▸ Information provided
=====

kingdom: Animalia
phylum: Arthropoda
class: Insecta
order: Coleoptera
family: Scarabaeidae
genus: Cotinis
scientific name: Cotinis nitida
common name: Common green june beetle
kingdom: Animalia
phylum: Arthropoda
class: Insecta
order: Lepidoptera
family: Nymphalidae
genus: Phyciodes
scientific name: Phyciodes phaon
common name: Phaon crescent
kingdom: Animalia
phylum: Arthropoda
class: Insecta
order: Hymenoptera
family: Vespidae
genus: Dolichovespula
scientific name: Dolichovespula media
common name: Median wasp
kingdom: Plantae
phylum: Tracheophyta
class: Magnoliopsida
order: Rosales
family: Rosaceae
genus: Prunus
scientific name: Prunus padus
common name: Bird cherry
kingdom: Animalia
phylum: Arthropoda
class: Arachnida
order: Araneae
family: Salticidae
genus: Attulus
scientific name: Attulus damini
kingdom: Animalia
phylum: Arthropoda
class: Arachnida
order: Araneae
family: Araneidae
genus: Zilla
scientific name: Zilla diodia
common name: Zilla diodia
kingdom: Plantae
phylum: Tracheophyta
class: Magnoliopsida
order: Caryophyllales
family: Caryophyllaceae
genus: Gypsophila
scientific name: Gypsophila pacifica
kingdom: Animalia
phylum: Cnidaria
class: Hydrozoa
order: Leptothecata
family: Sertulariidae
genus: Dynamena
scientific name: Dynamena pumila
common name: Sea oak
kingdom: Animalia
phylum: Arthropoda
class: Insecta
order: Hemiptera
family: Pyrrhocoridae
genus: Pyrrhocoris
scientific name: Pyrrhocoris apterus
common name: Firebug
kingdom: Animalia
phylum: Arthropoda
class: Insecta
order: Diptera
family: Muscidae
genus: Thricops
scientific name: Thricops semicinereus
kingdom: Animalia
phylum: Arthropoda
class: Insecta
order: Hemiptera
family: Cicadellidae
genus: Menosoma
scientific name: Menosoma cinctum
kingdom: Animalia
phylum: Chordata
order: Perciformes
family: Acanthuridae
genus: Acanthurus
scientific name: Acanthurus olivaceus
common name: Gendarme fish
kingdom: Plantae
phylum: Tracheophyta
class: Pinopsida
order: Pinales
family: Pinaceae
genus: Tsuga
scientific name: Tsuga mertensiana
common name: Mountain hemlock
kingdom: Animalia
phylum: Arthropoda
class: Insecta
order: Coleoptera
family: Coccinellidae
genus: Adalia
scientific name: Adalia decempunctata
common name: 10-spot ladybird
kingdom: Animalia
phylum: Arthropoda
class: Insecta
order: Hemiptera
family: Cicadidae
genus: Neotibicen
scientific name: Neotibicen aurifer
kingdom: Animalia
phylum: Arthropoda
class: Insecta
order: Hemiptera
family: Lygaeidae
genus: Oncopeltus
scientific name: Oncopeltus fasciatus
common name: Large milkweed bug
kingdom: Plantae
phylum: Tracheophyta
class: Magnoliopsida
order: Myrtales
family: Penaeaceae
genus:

=====

▸ Task objective
Quote every line of the data above verbatim, from the first line through the last.

▸ Answer for this exercise
kingdom: Animalia
phylum: Arthropoda
class: Insecta
order: Coleoptera
family: Scarabaeidae
genus: Cotinis
scientific name: Cotinis nitida
common name: Common green june beetle
kingdom: Animalia
phylum: Arthropoda
class: Insecta
order: Lepidoptera
family: Nymphalidae
genus: Phyciodes
scientific name: Phyciodes phaon
common name: Phaon crescent
kingdom: Animalia
phylum: Arthropoda
class: Insecta
order: Hymenoptera
family: Vespidae
genus: Dolichovespula
scientific name: Dolichovespula media
common name: Median wasp
kingdom: Plantae
phylum: Tracheophyta
class: Magnoliopsida
order: Rosales
family: Rosaceae
genus: Prunus
scientific name: Prunus padus
common name: Bird cherry
kingdom: Animalia
phylum: Arthropoda
class: Arachnida
order: Araneae
family: Salticidae
genus: Attulus
scientific name: Attulus damini
kingdom: Animalia
phylum: Arthropoda
class: Arachnida
order: Araneae
family: Araneidae
genus: Zilla
scientific name: Zilla diodia
common name: Zilla diodia
kingdom: Plantae
phylum: Tracheophyta
class: Magnoliopsida
order: Caryophyllales
family: Caryophyllaceae
genus: Gypsophila
scientific name: Gypsophila pacifica
kingdom: Animalia
phylum: Cnidaria
class: Hydrozoa
order: Leptothecata
family: Sertulariidae
genus: Dynamena
scientific name: Dynamena pumila
common name: Sea oak
kingdom: Animalia
phylum: Arthropoda
class: Insecta
order: Hemiptera
family: Pyrrhocoridae
genus: Pyrrhocoris
scientific name: Pyrrhocoris apterus
common name: Firebug
kingdom: Animalia
phylum: Arthropoda
class: Insecta
order: Diptera
family: Muscidae
genus: Thricops
scientific name: Thricops semicinereus
kingdom: Animalia
phylum: Arthropoda
class: Insecta
order: Hemiptera
family: Cicadellidae
genus: Menosoma
scientific name: Menosoma cinctum
kingdom: Animalia
phylum: Chordata
order: Perciformes
family: Acanthuridae
genus: Acanthurus
scientific name: Acanthurus olivaceus
common name: Gendarme fish
kingdom: Plantae
phylum: Tracheophyta
class: Pinopsida
order: Pinales
family: Pinaceae
genus: Tsuga
scientific name: Tsuga mertensiana
common name: Mountain hemlock
kingdom: Animalia
phylum: Arthropoda
class: Insecta
order: Coleoptera
family: Coccinellidae
genus: Adalia
scientific name: Adalia decempunctata
common name: 10-spot ladybird
kingdom: Animalia
phylum: Arthropoda
class: Insecta
order: Hemiptera
family: Cicadidae
genus: Neotibicen
scientific name: Neotibicen aurifer
kingdom: Animalia
phylum: Arthropoda
class: Insecta
order: Hemiptera
family: Lygaeidae
genus: Oncopeltus
scientific name: Oncopeltus fasciatus
common name: Large milkweed bug
kingdom: Plantae
phylum: Tracheophyta
class: Magnoliopsida
order: Myrtales
family: Penaeaceae
genus:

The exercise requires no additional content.